160 square meter video installation in large room with central double sided screen under blackout conditions.
Original score by Tom Schutzinger incorporating VLF (very low frequency) field recordings of the magnetosphere by Stephen P. McGreevy.
Credits
Camera: Murray Fredericks
Composer: Tommy Shutzinger
Special thanks to the Tiwi Land Council
DYE2 Video Work (4min Excerpt)
DYE2 (4 minute excerpt)The complete work is 10min 31sec and is installed on three large screens. Edition of 5.
From the Curator of The Australian Centre for Photography, Claire Monneraye:
In March 2010, Fredericks undertook a journey to Greenland, where he has returned a further five times since. From east to west, crossing the Greenland Ice Sheet by dogsled, often in precarious conditions, the project evolved beyond the representation of the environment’s spectral vastness to contemplate the fading of history.
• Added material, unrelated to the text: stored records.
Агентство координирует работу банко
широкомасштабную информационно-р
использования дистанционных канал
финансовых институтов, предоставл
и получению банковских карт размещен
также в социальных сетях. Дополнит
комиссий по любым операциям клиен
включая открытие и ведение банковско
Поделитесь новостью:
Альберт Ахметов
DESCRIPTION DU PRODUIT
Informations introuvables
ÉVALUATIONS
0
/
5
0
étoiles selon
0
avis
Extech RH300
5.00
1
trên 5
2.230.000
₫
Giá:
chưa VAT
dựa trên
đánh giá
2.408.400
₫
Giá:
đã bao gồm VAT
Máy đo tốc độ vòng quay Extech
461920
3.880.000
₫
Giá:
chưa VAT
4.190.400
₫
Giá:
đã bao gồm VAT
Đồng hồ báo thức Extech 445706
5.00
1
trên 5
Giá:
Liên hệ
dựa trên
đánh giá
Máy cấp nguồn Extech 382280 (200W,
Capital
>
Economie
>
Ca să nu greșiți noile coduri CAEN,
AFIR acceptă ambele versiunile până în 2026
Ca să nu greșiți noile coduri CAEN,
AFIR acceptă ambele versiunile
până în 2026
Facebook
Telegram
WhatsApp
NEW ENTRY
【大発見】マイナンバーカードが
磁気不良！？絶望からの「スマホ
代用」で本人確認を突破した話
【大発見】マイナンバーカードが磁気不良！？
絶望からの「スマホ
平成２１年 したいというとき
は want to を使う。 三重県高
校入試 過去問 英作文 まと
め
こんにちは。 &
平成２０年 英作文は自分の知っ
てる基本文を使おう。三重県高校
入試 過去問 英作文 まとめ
Built in the 1950s as part of the early-warning air defence system that stretched across the far north of Canada, the now- abandoned missile detection facility DYE 2 is reminiscent of a time that seems to hover between past and future. Within the remoteness of this surreal landscape, the artists have focused on the structural geometry of the dome of the radar station. Futuristic and yet obsolete, it becomes a receptacle for the artists’ infinite visual and sound explorations. A disconcerting kaleidoscopic image invites the viewer to lose their spatial bearings before entering the gallery space.
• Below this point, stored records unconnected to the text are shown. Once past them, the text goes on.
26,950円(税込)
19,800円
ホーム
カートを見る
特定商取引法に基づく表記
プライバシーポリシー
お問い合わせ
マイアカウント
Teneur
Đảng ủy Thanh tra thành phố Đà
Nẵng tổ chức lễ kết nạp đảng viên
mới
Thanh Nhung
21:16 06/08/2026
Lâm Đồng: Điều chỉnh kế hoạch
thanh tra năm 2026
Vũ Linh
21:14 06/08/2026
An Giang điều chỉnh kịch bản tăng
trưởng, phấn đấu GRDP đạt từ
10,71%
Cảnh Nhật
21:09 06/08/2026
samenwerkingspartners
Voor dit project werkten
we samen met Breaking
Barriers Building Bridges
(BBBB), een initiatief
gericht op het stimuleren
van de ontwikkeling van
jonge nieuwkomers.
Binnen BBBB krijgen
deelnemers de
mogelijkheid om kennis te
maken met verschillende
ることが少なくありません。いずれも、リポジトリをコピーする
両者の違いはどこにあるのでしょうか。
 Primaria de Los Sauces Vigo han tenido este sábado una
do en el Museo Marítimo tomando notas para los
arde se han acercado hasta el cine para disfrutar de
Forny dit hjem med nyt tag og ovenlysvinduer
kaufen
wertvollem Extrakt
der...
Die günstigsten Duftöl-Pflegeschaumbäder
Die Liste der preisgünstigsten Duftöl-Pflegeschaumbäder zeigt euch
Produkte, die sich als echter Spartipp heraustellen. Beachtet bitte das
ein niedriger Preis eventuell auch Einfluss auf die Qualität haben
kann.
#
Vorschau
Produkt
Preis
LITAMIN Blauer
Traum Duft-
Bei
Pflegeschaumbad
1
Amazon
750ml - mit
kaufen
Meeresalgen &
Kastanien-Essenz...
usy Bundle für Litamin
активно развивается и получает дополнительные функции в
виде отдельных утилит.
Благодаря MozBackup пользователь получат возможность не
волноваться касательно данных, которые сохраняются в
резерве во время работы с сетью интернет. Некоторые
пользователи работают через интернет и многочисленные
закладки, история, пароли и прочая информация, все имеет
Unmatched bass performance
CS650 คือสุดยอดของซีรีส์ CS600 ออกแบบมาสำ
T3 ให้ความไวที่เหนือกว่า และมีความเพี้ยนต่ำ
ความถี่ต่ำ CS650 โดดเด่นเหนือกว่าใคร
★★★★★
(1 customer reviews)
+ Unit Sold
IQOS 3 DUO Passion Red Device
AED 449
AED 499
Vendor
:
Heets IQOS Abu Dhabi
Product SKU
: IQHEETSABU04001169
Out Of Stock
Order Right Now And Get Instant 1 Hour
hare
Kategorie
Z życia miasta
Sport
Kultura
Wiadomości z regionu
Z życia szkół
Equally immersive and mesmerising, the soundscape of the work echoes the visual experience through allowing a further reflexive contemplation. The dome of the station becomes the catalyst for multiple sounds that suggests that the division between past and future, real and imaginary is only an illusion. Anecdotal interviews from some of the station’s past workers, songs by The Russian Red Army Choir, charged excerpts of Charlie Chaplin’s monologue in The Dictator (1940) and speeches by John F. Kennedy, Ronald Reagan and Ghandi on human politics and international peace reverberate within the space and resonate endlessly with ambient sounds of ice melting, wind blowing and the expansion and contraction of the structure’s metal framework. The audio layering merges wholly with Schutzinger’s absolute sound pieces. Composed off-site, he broadcasted the pre-recorded melodies into the dome where he re-recorded them within this new ethereal context.
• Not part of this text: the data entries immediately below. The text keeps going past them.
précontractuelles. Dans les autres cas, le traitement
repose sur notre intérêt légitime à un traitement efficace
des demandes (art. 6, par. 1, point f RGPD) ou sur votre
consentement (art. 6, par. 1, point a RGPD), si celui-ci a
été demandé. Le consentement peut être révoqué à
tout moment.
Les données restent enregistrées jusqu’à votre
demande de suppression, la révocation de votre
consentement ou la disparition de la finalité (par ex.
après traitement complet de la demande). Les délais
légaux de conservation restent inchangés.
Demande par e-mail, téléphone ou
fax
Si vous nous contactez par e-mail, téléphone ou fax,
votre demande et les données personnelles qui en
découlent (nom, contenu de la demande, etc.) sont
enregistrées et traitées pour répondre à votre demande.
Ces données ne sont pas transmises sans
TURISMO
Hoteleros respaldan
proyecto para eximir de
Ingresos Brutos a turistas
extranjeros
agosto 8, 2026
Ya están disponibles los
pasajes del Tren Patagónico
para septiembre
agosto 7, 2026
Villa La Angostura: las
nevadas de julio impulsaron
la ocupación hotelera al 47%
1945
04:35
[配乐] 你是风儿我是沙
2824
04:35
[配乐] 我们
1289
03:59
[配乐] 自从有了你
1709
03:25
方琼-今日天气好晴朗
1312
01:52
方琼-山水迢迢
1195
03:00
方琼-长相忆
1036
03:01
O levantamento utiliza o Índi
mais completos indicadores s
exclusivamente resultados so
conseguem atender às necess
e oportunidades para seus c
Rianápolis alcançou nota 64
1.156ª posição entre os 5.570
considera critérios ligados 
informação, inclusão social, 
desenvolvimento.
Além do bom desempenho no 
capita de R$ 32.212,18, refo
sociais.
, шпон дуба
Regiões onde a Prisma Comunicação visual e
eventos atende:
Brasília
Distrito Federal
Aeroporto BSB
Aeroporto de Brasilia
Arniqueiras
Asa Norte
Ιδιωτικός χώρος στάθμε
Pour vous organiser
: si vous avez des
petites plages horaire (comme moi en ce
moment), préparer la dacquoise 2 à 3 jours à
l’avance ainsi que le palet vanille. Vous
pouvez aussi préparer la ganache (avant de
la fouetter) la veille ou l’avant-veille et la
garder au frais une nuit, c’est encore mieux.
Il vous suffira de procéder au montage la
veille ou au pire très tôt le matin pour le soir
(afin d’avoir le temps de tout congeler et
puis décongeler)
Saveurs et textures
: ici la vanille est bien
Going beyond the literal documentation of an adventurous journey and transcending the subject and the place they encountered, Fredericks and Schutzinger propose a hypnotic piece in which visual and sound elements complement each other in their most intricate strata. Through abstraction and slowness, DYE 2 is an invitation to ponder our relation to time and place and alludes to a liminal space where history and politics have dissolved in an unbounded void.